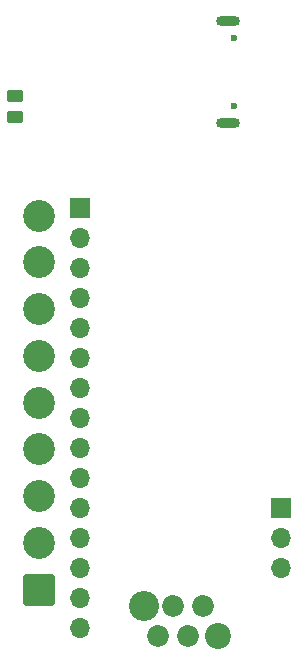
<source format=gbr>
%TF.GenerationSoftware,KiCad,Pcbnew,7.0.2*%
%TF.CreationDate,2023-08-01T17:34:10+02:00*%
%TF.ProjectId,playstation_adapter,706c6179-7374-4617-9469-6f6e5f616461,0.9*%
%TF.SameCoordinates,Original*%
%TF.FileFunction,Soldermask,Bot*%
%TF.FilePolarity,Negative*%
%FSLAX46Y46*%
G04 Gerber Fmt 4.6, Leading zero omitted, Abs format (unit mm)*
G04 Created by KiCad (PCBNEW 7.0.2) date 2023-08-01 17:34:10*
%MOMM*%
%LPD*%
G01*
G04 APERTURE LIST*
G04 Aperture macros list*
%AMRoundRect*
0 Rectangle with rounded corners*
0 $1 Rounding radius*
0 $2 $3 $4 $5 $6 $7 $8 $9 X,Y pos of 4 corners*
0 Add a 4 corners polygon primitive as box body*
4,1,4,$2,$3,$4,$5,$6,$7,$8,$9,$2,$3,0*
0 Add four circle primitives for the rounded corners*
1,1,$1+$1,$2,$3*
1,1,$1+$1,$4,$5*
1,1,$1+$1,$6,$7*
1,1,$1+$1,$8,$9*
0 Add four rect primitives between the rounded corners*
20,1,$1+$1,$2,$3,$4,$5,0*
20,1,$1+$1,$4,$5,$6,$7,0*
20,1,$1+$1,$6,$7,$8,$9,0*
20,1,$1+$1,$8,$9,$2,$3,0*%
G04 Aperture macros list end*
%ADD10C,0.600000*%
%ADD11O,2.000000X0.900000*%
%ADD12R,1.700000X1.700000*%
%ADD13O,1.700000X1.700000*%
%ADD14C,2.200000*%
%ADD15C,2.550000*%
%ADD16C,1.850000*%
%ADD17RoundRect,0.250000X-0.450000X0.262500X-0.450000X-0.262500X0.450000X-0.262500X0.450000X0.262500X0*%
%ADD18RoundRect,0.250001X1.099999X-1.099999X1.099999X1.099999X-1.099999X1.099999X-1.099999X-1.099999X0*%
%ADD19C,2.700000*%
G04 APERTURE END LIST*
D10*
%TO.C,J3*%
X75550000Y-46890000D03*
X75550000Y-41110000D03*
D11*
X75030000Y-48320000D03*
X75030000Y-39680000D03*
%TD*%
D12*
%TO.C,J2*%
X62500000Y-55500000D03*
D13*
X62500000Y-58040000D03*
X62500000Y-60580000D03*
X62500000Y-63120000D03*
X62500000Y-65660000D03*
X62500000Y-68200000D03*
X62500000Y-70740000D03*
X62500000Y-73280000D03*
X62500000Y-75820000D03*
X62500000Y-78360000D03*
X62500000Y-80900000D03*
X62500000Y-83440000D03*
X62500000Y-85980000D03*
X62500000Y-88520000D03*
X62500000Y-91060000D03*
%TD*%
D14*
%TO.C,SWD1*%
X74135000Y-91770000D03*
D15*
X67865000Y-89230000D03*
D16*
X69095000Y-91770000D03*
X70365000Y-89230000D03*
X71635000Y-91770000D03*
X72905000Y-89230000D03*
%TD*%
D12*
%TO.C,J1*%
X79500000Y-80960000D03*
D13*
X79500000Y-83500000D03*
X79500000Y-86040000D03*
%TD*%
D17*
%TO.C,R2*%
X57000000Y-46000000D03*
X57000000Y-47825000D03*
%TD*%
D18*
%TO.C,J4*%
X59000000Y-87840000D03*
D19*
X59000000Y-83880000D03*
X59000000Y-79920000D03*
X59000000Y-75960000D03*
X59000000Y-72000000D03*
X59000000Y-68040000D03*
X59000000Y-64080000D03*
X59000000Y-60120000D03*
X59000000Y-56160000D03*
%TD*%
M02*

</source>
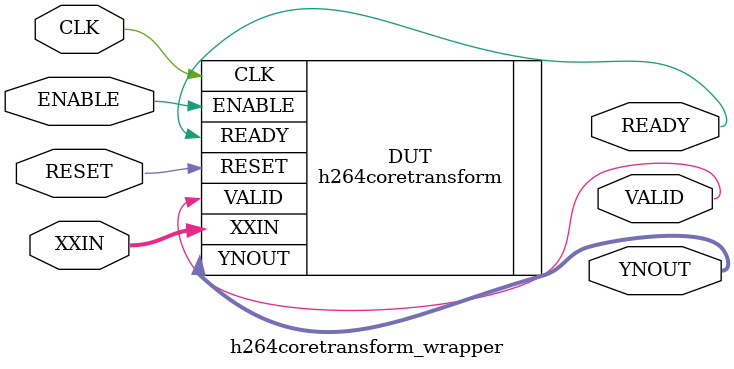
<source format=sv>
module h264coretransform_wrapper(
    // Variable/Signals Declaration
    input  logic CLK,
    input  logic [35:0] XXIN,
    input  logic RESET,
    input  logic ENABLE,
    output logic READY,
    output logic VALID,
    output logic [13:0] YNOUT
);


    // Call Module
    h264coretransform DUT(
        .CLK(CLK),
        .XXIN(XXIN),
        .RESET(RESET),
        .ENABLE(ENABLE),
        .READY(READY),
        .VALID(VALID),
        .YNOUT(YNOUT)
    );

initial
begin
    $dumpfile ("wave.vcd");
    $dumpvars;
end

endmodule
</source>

*Activity*
An exact copy of the material above is required, free of any pictures.

*Result for this exercise*
<source format=gbr>
%TF.GenerationSoftware,KiCad,Pcbnew,7.0.2*%
%TF.CreationDate,2023-08-01T17:34:10+02:00*%
%TF.ProjectId,playstation_adapter,706c6179-7374-4617-9469-6f6e5f616461,0.9*%
%TF.SameCoordinates,Original*%
%TF.FileFunction,Soldermask,Bot*%
%TF.FilePolarity,Negative*%
%FSLAX46Y46*%
G04 Gerber Fmt 4.6, Leading zero omitted, Abs format (unit mm)*
G04 Created by KiCad (PCBNEW 7.0.2) date 2023-08-01 17:34:10*
%MOMM*%
%LPD*%
G01*
G04 APERTURE LIST*
G04 Aperture macros list*
%AMRoundRect*
0 Rectangle with rounded corners*
0 $1 Rounding radius*
0 $2 $3 $4 $5 $6 $7 $8 $9 X,Y pos of 4 corners*
0 Add a 4 corners polygon primitive as box body*
4,1,4,$2,$3,$4,$5,$6,$7,$8,$9,$2,$3,0*
0 Add four circle primitives for the rounded corners*
1,1,$1+$1,$2,$3*
1,1,$1+$1,$4,$5*
1,1,$1+$1,$6,$7*
1,1,$1+$1,$8,$9*
0 Add four rect primitives between the rounded corners*
20,1,$1+$1,$2,$3,$4,$5,0*
20,1,$1+$1,$4,$5,$6,$7,0*
20,1,$1+$1,$6,$7,$8,$9,0*
20,1,$1+$1,$8,$9,$2,$3,0*%
G04 Aperture macros list end*
%ADD10C,0.600000*%
%ADD11O,2.000000X0.900000*%
%ADD12R,1.700000X1.700000*%
%ADD13O,1.700000X1.700000*%
%ADD14C,2.200000*%
%ADD15C,2.550000*%
%ADD16C,1.850000*%
%ADD17RoundRect,0.250000X-0.450000X0.262500X-0.450000X-0.262500X0.450000X-0.262500X0.450000X0.262500X0*%
%ADD18RoundRect,0.250001X1.099999X-1.099999X1.099999X1.099999X-1.099999X1.099999X-1.099999X-1.099999X0*%
%ADD19C,2.700000*%
G04 APERTURE END LIST*
D10*
%TO.C,J3*%
X75550000Y-46890000D03*
X75550000Y-41110000D03*
D11*
X75030000Y-48320000D03*
X75030000Y-39680000D03*
%TD*%
D12*
%TO.C,J2*%
X62500000Y-55500000D03*
D13*
X62500000Y-58040000D03*
X62500000Y-60580000D03*
X62500000Y-63120000D03*
X62500000Y-65660000D03*
X62500000Y-68200000D03*
X62500000Y-70740000D03*
X62500000Y-73280000D03*
X62500000Y-75820000D03*
X62500000Y-78360000D03*
X62500000Y-80900000D03*
X62500000Y-83440000D03*
X62500000Y-85980000D03*
X62500000Y-88520000D03*
X62500000Y-91060000D03*
%TD*%
D14*
%TO.C,SWD1*%
X74135000Y-91770000D03*
D15*
X67865000Y-89230000D03*
D16*
X69095000Y-91770000D03*
X70365000Y-89230000D03*
X71635000Y-91770000D03*
X72905000Y-89230000D03*
%TD*%
D12*
%TO.C,J1*%
X79500000Y-80960000D03*
D13*
X79500000Y-83500000D03*
X79500000Y-86040000D03*
%TD*%
D17*
%TO.C,R2*%
X57000000Y-46000000D03*
X57000000Y-47825000D03*
%TD*%
D18*
%TO.C,J4*%
X59000000Y-87840000D03*
D19*
X59000000Y-83880000D03*
X59000000Y-79920000D03*
X59000000Y-75960000D03*
X59000000Y-72000000D03*
X59000000Y-68040000D03*
X59000000Y-64080000D03*
X59000000Y-60120000D03*
X59000000Y-56160000D03*
%TD*%
M02*

</source>
<source format=sv>
module h264coretransform_wrapper(
    // Variable/Signals Declaration
    input  logic CLK,
    input  logic [35:0] XXIN,
    input  logic RESET,
    input  logic ENABLE,
    output logic READY,
    output logic VALID,
    output logic [13:0] YNOUT
);


    // Call Module
    h264coretransform DUT(
        .CLK(CLK),
        .XXIN(XXIN),
        .RESET(RESET),
        .ENABLE(ENABLE),
        .READY(READY),
        .VALID(VALID),
        .YNOUT(YNOUT)
    );

initial
begin
    $dumpfile ("wave.vcd");
    $dumpvars;
end

endmodule
</source>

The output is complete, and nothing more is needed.